В конце концов благодаря содействию Миклухо-Маклая все обошлось благополучно. Он записал 6 июня 1872 года: «Старый Бугай из Горенду пришел в Гарагаси с людьми из Марагум-Мана, с которыми Горенду и соседние деревни заключили мир. Бугай с жаром рассказывал четырем пришедшим о могуществе моего страшного оружия, называемого туземцами «табу», и о том, как они уже имели случай удостовериться в его действии. Пока мы говорили тихо, прилетел большой какаду и стал угощаться орехами кенгара как раз над моей хижиной. Раздался выстрел, птица свалилась, а мои туземцы обратились в бегство. Торжествующий Бугай, и сам немало струхнувший, вернул их, однако ж, уверяя, что Маклай человек хороший и им дурного ничего не сделает. Какаду показался мне очень крупным, большим; смерил его между концами крыльев — оказалось 1027 миллиметров. Вернувшиеся туземцы, попросив спрятать «табу» в дом, подошли к птице, заохали и стали смешно прищелкивать языками. Я им подарил перья из хвоста какаду, которыми они остались очень довольны, и несколько больших гвоздей; с последними они не знали, что делать, вертя их в руках, ударяя один о другой и прислушиваясь к звуку, пока Бугай не рассказал им об их значении и о той многосторонней пользе, которую туземцы уже умеют извлекать из железных инструментов».

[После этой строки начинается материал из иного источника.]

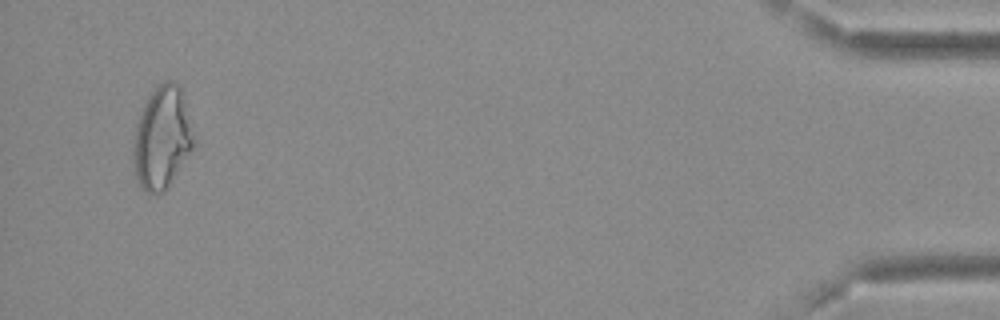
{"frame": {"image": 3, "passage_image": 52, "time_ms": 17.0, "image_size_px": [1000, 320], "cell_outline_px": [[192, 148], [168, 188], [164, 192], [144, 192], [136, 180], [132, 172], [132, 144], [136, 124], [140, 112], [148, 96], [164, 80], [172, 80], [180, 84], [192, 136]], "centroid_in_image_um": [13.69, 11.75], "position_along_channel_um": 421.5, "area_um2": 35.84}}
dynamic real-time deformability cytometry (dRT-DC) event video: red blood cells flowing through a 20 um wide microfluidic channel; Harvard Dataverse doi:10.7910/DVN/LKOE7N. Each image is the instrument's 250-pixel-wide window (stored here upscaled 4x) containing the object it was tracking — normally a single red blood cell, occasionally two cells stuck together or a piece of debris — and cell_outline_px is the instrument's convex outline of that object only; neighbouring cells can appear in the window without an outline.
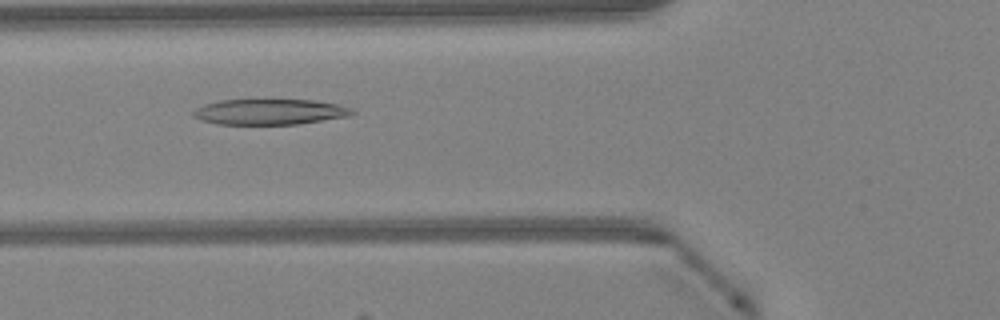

Близко познакомившись с жителями, Миклухо-Маклай убедился, что утверждения многих антропологов о том, будто бы волосы у папуасов вырастают на голове пучками, — неверны. Однако, чтобы это доказать, необходимо было собрать коллекцию волос папуасов. Сделать это было нелегко: ножниц боялся даже его лучший друг Туй. Тогда Миклухо-Маклай пошел на хитрость. Он стал срезать пучки волос со своей головы и выменивать их на волосы папуасов. Они охотно соглашались. Увлеченный этим занятием, ученый не заметил, что выстриг себе полголовы и стал похож на каторжника…
Для его антропологических, вернее краниологических (краниология — отдел антропологии и зоологии, изучающий черепа людей и животных) исследований нужны были черепа умерших туземцев. Это оказалось также непростым делом. Родственники умерших по обычаю отделяли от черепа нижнюю челюсть и оставляли ее у себя, не желая с ней расставаться. И все же, хоть и с большим трудом, ученому удалось достать два полных черепа. Сбор волос и черепов и их исследования были необходимы для доказательства видового единства и взаимного родства всех рас человечества.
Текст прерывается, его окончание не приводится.